Standing on my feet as a teacher caused back pains until I kept a footstool nearby to put one of my feet on when standing for long periods.
This disability ceased to hold any fear for me when I began hiking, no, when ‘waffle stompers’ came out, and I got back into a high topped shoe with my arch supports in them. I could hike with a 40 lb. pack on my back. Sure, I carried a bamboo walking stick that I used more and more the more distance I hiked, but I could hike, miles and miles. I hiked the Pacific Crest Trail from Hood River to Timberline Lodge, in two separate treks. I wore heavy Raichle mountaineering boots with red shoe strings. They were heavy, but supported my feet and ankles so well as to permit me to do the backpacking. Danner was another locally made boot that supported my arch and protected my ankle. As a result my back, legs and neck also benefited.
But this is not why I thought of this title as I rode fourteen miles this morning on my bike. I am returning to bike riding, divorcing my motorcycle and 600 cc motor scooter as well as trying to drive less. As I was riding this morning, I remembered those things I put on my pedals so that I would push with the balls of my feet.
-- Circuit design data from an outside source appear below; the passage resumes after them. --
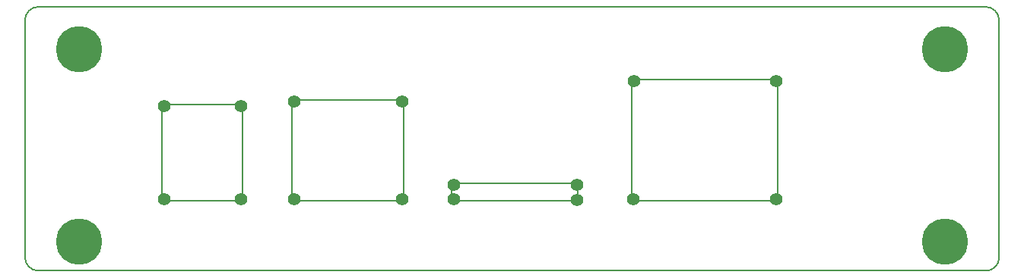
<source format=gbr>
%FSLAX36Y36*%
%MOMM*%
G04 EasyPC Gerber Version 18.0.8 Build 3632 *
%ADD11C,0.12700*%
%ADD83C,1.41000*%
%ADD13C,5.16000*%
X0Y0D02*
D02*
D11*
X22287500Y64911500D02*
G75*
G03X20787500Y63411500J-1500000D01*
G01*
Y36911500*
G75*
G03X22287500Y35411500I1500000*
G01*
X127787500*
G75*
G03X129287500Y36911500J1500000*
G01*
Y63411500*
G75*
G03X127787500Y64911500I-1500000*
G01*
X22287500*
X36537500Y54011500D02*
G75*
G03X36037500Y53511500J-500000D01*
G01*
Y43611500*
G75*
G03X36437500Y43211500I400000*
G01*
X44637500*
G75*
G03X45037500Y43611500J400000*
G01*
Y53511500*
G75*
G03X44537500Y54011500I-500000*
G01*
X36537500*
X51037500Y54511500D02*
G75*
G03X50537500Y54011500J-500000D01*
G01*
Y43711500*
G75*
G03X51037500Y43211500I500000*
G01*
X62487500*
G75*
G03X62987500Y43711500J500000*
G01*
Y54011500*
G75*
G03X62487500Y54511500I-500000*
G01*
X51037500*
X68837500Y45211500D02*
G75*
G03X68337500Y44711500J-500000D01*
G01*
Y43711500*
G75*
G03X68837500Y43211500I500000*
G01*
X81887500*
G75*
G03X82387500Y43711500J500000*
G01*
Y44711500*
G75*
G03X81887500Y45211500I-500000*
G01*
X68837500*
X88837500Y56811500D02*
G75*
G03X88337500Y56311500J-500000D01*
G01*
Y43711500*
G75*
G03X88837500Y43211500I500000*
G01*
X104087500*
G75*
G03X104587500Y43711500J500000*
G01*
Y56311500*
G75*
G03X104087500Y56811500I-500000*
G01*
X88837500*
D02*
D13*
X26787500Y38661500D03*
Y60161500D03*
X123287500Y38661500D03*
Y60161500D03*
D02*
D83*
X36287500Y43411500D03*
Y53811500D03*
X44887500Y43411500D03*
Y53811500D03*
X50787500Y43411500D03*
Y54311500D03*
X62837500Y43411500D03*
Y54311500D03*
X68575000Y43374000D03*
Y45061500D03*
X82275000Y43361500D03*
Y45024000D03*
X88550000Y43374000D03*
X88587500Y56586500D03*
X104450000Y43374000D03*
X104462500Y56636500D03*
X0Y0D02*
M02*

</source>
Toe traps attach to your pedal and hold your foot such that your balls are where they should be for maximum benefit. A strap is provided that goes around your foot and through the trap to hold your foot and keep it from sliding off the pedal, which was the problem I was having at the time. It didn’t slide clear off, but would be out of position for the balls to work best.
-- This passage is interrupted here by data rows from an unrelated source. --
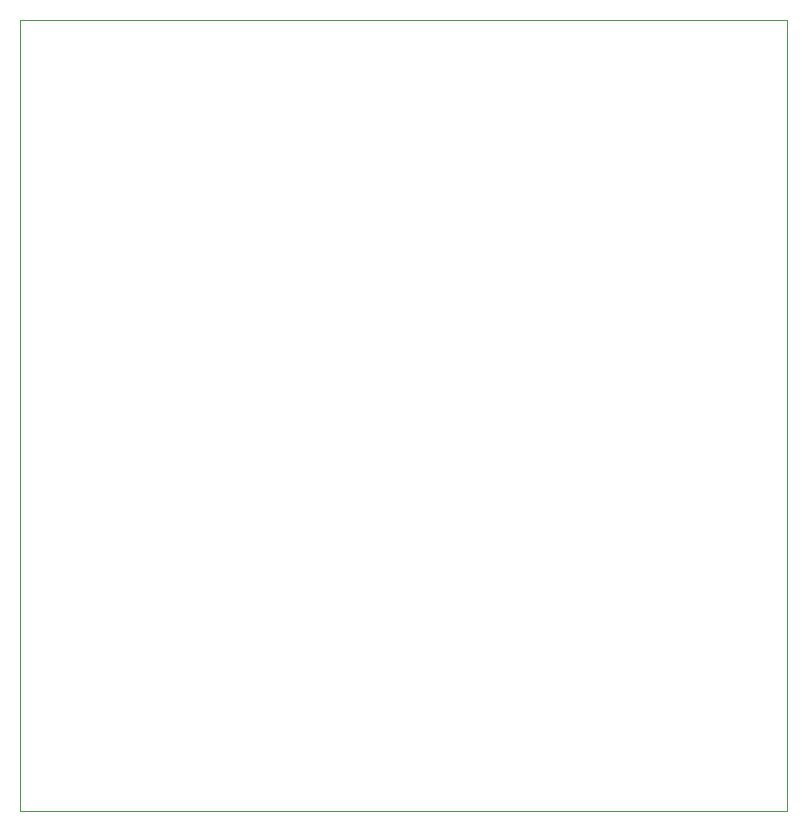
<source format=gm1>
%TF.GenerationSoftware,KiCad,Pcbnew,8.0.0-8.0.0-1~ubuntu22.04.1*%
%TF.CreationDate,2024-09-22T20:46:00-05:00*%
%TF.ProjectId,LCR_meter,4c43525f-6d65-4746-9572-2e6b69636164,rev?*%
%TF.SameCoordinates,Original*%
%TF.FileFunction,Profile,NP*%
%FSLAX46Y46*%
G04 Gerber Fmt 4.6, Leading zero omitted, Abs format (unit mm)*
G04 Created by KiCad (PCBNEW 8.0.0-8.0.0-1~ubuntu22.04.1) date 2024-09-22 20:46:00*
%MOMM*%
%LPD*%
G01*
G04 APERTURE LIST*
%TA.AperFunction,Profile*%
%ADD10C,0.050000*%
%TD*%
G04 APERTURE END LIST*
D10*
X120000000Y-137000000D02*
X120000000Y-70000000D01*
X185000000Y-70000000D02*
X185000000Y-137000000D01*
X120000000Y-70000000D02*
X185000000Y-70000000D01*
X185000000Y-137000000D02*
X120000000Y-137000000D01*
M02*

</source>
Before, when I used these devices (toe traps) I had to learn to withdraw my foot before stopping or fall flat on my face on the street. (The good news is that I changed to riding recumbent bikes, where this problem was ameliorated somewhat by the fact that you were closer to the ground.) But then my cycling buddies began advocating for bike shoes and clipless pedals. These had two parts, the shoe with a metal piece attached to the sole just under the balls of your feet and the pedal which received it and held your foot in its proper place. Though these were easier to get out of in case of emergency, almost automatic, the fear that they would not release kept me and others from using them. Once I did get them and found how useful they were I was amazed and used them on all my bikes, bent or recumbent.
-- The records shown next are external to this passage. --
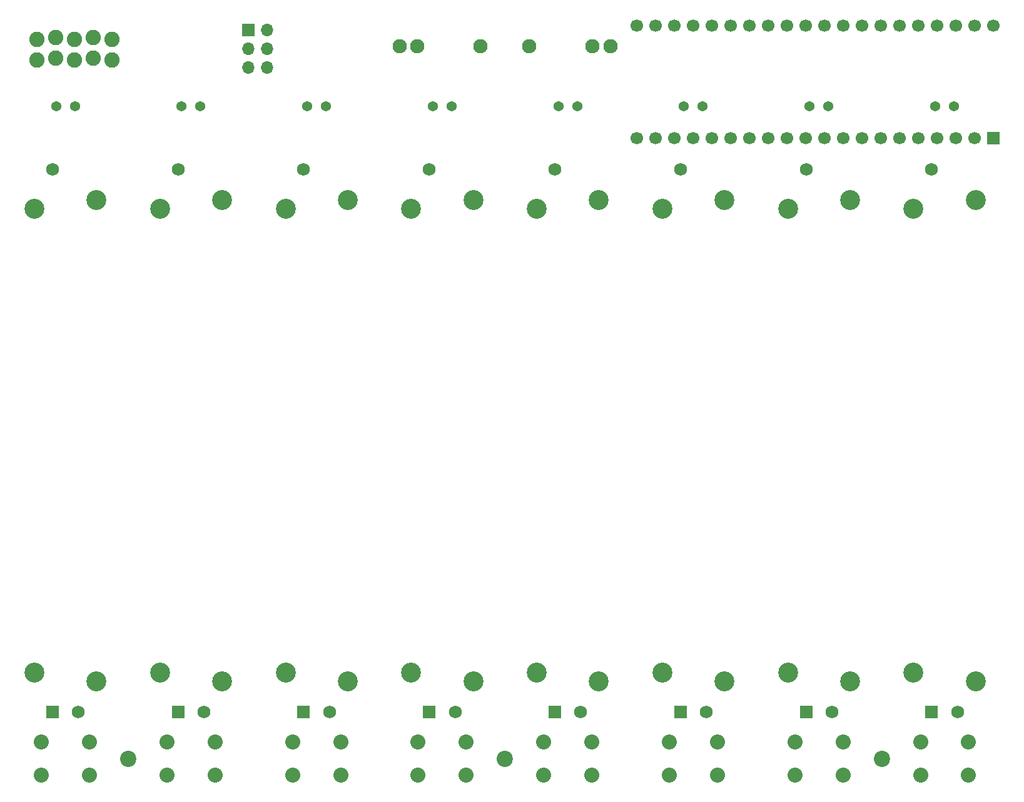
<source format=gbs>
G04 #@! TF.GenerationSoftware,KiCad,Pcbnew,7.0.8*
G04 #@! TF.CreationDate,2024-09-22T21:35:00-04:00*
G04 #@! TF.ProjectId,lichen-freddie-board,6c696368-656e-42d6-9672-65646469652d,1.0*
G04 #@! TF.SameCoordinates,Original*
G04 #@! TF.FileFunction,Soldermask,Bot*
G04 #@! TF.FilePolarity,Negative*
%FSLAX46Y46*%
G04 Gerber Fmt 4.6, Leading zero omitted, Abs format (unit mm)*
G04 Created by KiCad (PCBNEW 7.0.8) date 2024-09-22 21:35:00*
%MOMM*%
%LPD*%
G01*
G04 APERTURE LIST*
%ADD10C,2.200000*%
%ADD11R,1.750000X1.750000*%
%ADD12C,1.750000*%
%ADD13C,2.700000*%
%ADD14C,1.371600*%
%ADD15C,2.032000*%
%ADD16R,1.700000X1.700000*%
%ADD17O,1.700000X1.700000*%
%ADD18C,1.930400*%
%ADD19C,1.700000*%
%ADD20C,2.082800*%
G04 APERTURE END LIST*
D10*
X170950000Y-212577000D03*
D11*
X177700000Y-206258000D03*
D12*
X181200000Y-206258000D03*
X177700000Y-132758000D03*
D13*
X183650000Y-202108000D03*
X175250000Y-200908000D03*
X175250000Y-138108000D03*
X183650000Y-136908000D03*
D11*
X194700000Y-206258000D03*
D12*
X198200000Y-206258000D03*
X194700000Y-132758000D03*
D13*
X200650000Y-202108000D03*
X192250000Y-200908000D03*
X192250000Y-138108000D03*
X200650000Y-136908000D03*
D14*
X127180000Y-124234000D03*
X129720000Y-124234000D03*
D15*
X159198800Y-210316400D03*
X165701200Y-210316400D03*
X159198800Y-214837600D03*
X165701200Y-214837600D03*
X210198800Y-210316400D03*
X216701200Y-210316400D03*
X210198800Y-214837600D03*
X216701200Y-214837600D03*
D11*
X126700000Y-206258000D03*
D12*
X130200000Y-206258000D03*
X126700000Y-132758000D03*
D13*
X132650000Y-202108000D03*
X124250000Y-200908000D03*
X124250000Y-138108000D03*
X132650000Y-136908000D03*
D11*
X143700000Y-206258000D03*
D12*
X147200000Y-206258000D03*
X143700000Y-132758000D03*
D13*
X149650000Y-202108000D03*
X141250000Y-200908000D03*
X141250000Y-138108000D03*
X149650000Y-136908000D03*
D15*
X108198800Y-210316400D03*
X114701200Y-210316400D03*
X108198800Y-214837600D03*
X114701200Y-214837600D03*
X176198800Y-210316400D03*
X182701200Y-210316400D03*
X176198800Y-214837600D03*
X182701200Y-214837600D03*
D11*
X228700000Y-206258000D03*
D12*
X232200000Y-206258000D03*
X228700000Y-132758000D03*
D13*
X234650000Y-202108000D03*
X226250000Y-200908000D03*
X226250000Y-138108000D03*
X234650000Y-136908000D03*
D14*
X229180000Y-124234000D03*
X231720000Y-124234000D03*
X195180000Y-124234000D03*
X197720000Y-124234000D03*
D10*
X221950000Y-212577000D03*
D15*
X193198800Y-210316400D03*
X199701200Y-210316400D03*
X193198800Y-214837600D03*
X199701200Y-214837600D03*
X142198800Y-210316400D03*
X148701200Y-210316400D03*
X142198800Y-214837600D03*
X148701200Y-214837600D03*
D11*
X109700000Y-206258000D03*
D12*
X113200000Y-206258000D03*
X109700000Y-132758000D03*
D13*
X115650000Y-202108000D03*
X107250000Y-200908000D03*
X107250000Y-138108000D03*
X115650000Y-136908000D03*
D14*
X110180000Y-124234000D03*
X112720000Y-124234000D03*
X161180000Y-124234000D03*
X163720000Y-124234000D03*
D16*
X136180000Y-113870000D03*
D17*
X138720000Y-113870000D03*
X136180000Y-116410000D03*
X138720000Y-116410000D03*
X136180000Y-118950000D03*
X138720000Y-118950000D03*
D14*
X212180000Y-124234000D03*
X214720000Y-124234000D03*
D18*
X174243000Y-116108000D03*
X185215800Y-116108000D03*
X182802800Y-116108000D03*
D11*
X160700000Y-206258000D03*
D12*
X164200000Y-206258000D03*
X160700000Y-132758000D03*
D13*
X166650000Y-202108000D03*
X158250000Y-200908000D03*
X158250000Y-138108000D03*
X166650000Y-136908000D03*
D14*
X144180000Y-124234000D03*
X146720000Y-124234000D03*
D11*
X211700000Y-206258000D03*
D12*
X215200000Y-206258000D03*
X211700000Y-132758000D03*
D13*
X217650000Y-202108000D03*
X209250000Y-200908000D03*
X209250000Y-138108000D03*
X217650000Y-136908000D03*
D15*
X227198800Y-210316400D03*
X233701200Y-210316400D03*
X227198800Y-214837600D03*
X233701200Y-214837600D03*
D18*
X167657000Y-116108000D03*
X156684200Y-116108000D03*
X159097200Y-116108000D03*
D14*
X178180000Y-124234000D03*
X180720000Y-124234000D03*
D15*
X125198800Y-210316400D03*
X131701200Y-210316400D03*
X125198800Y-214837600D03*
X131701200Y-214837600D03*
D10*
X119950000Y-212577000D03*
D16*
X237040000Y-128510000D03*
D19*
X234500000Y-128510000D03*
X231960000Y-128510000D03*
X229420000Y-128510000D03*
X226880000Y-128510000D03*
X224340000Y-128510000D03*
X221800000Y-128510000D03*
X219260000Y-128510000D03*
X216720000Y-128510000D03*
X214180000Y-128510000D03*
X211640000Y-128510000D03*
X209100000Y-128510000D03*
X206560000Y-128510000D03*
X204020000Y-128510000D03*
X201480000Y-128510000D03*
X198940000Y-128510000D03*
X196400000Y-128510000D03*
X193860000Y-128510000D03*
X191320000Y-128510000D03*
X188780000Y-128510000D03*
X188780000Y-113270000D03*
X191320000Y-113270000D03*
X193860000Y-113270000D03*
X196400000Y-113270000D03*
X198940000Y-113270000D03*
X201480000Y-113270000D03*
X204020000Y-113270000D03*
X206560000Y-113270000D03*
X209100000Y-113270000D03*
X211640000Y-113270000D03*
X214180000Y-113270000D03*
X216720000Y-113270000D03*
X219260000Y-113270000D03*
X221800000Y-113270000D03*
X224340000Y-113270000D03*
X226880000Y-113270000D03*
X229420000Y-113270000D03*
X231960000Y-113270000D03*
X234500000Y-113270000D03*
X237040000Y-113270000D03*
D20*
X117770000Y-117930000D03*
X117770000Y-115136000D03*
X115230000Y-117726800D03*
X115230000Y-114932800D03*
X112690000Y-117930000D03*
X112690000Y-115136000D03*
X110150000Y-117726800D03*
X110150000Y-114932800D03*
X107610000Y-117930000D03*
X107610000Y-115136000D03*
M02*

</source>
So here comes the quandary. Should I use the toe traps I have or the clipless pedals (both of which I have) on my current bike. Oh yes, there’s another consideration here. I have a full hip replacement on my right hip as a result of a bike accident in 1992, Valentine’s Day. Another teacher and I were riding with two students with the idea of forming a student bike club when it began to rain as we rode South on the I-205 bike trail. We agreed to stop at the parking lot at Clackamas Town Center. I followed the boys as they swooped around a parking lot light, and fell on my right hip and broke it. I was riding a Rock Hopper mountain bike with knobby tires that didn’t give good traction on slick asphalt. Fortunately Kaiser Sunnyside Hospital was just on the other side of the freeway and the boys called an ambulance for me as my friend put his coat over me till it arrived.
The point being that my Orthopedist and my PCP both told me not to ride anymore, because if I broke my hip again they couldn’t fix it. I ignored their advice and rode because I couldn’t walk or run well, anymore. (Actually due to flat feet I was never much of a walker or runner.) So I had to depend on the balls of my feet which were in much better shape than my arches. And now I was riding again, but riding my bike was good for me. Good for my heart, good for my lungs, good for my legs. Riding a motorized two wheeler was not. I was just getting fatter and fatter and had hypertension.
So I haven’t decided which pedal assistance to use, but I know my feet have balls and I am going to use them.
As a side note I did try an electric assist on my bike, but I took it off again. It was so heavy with the motor and the battery you were required to use it. When I took it off I did fine and I liked riding again.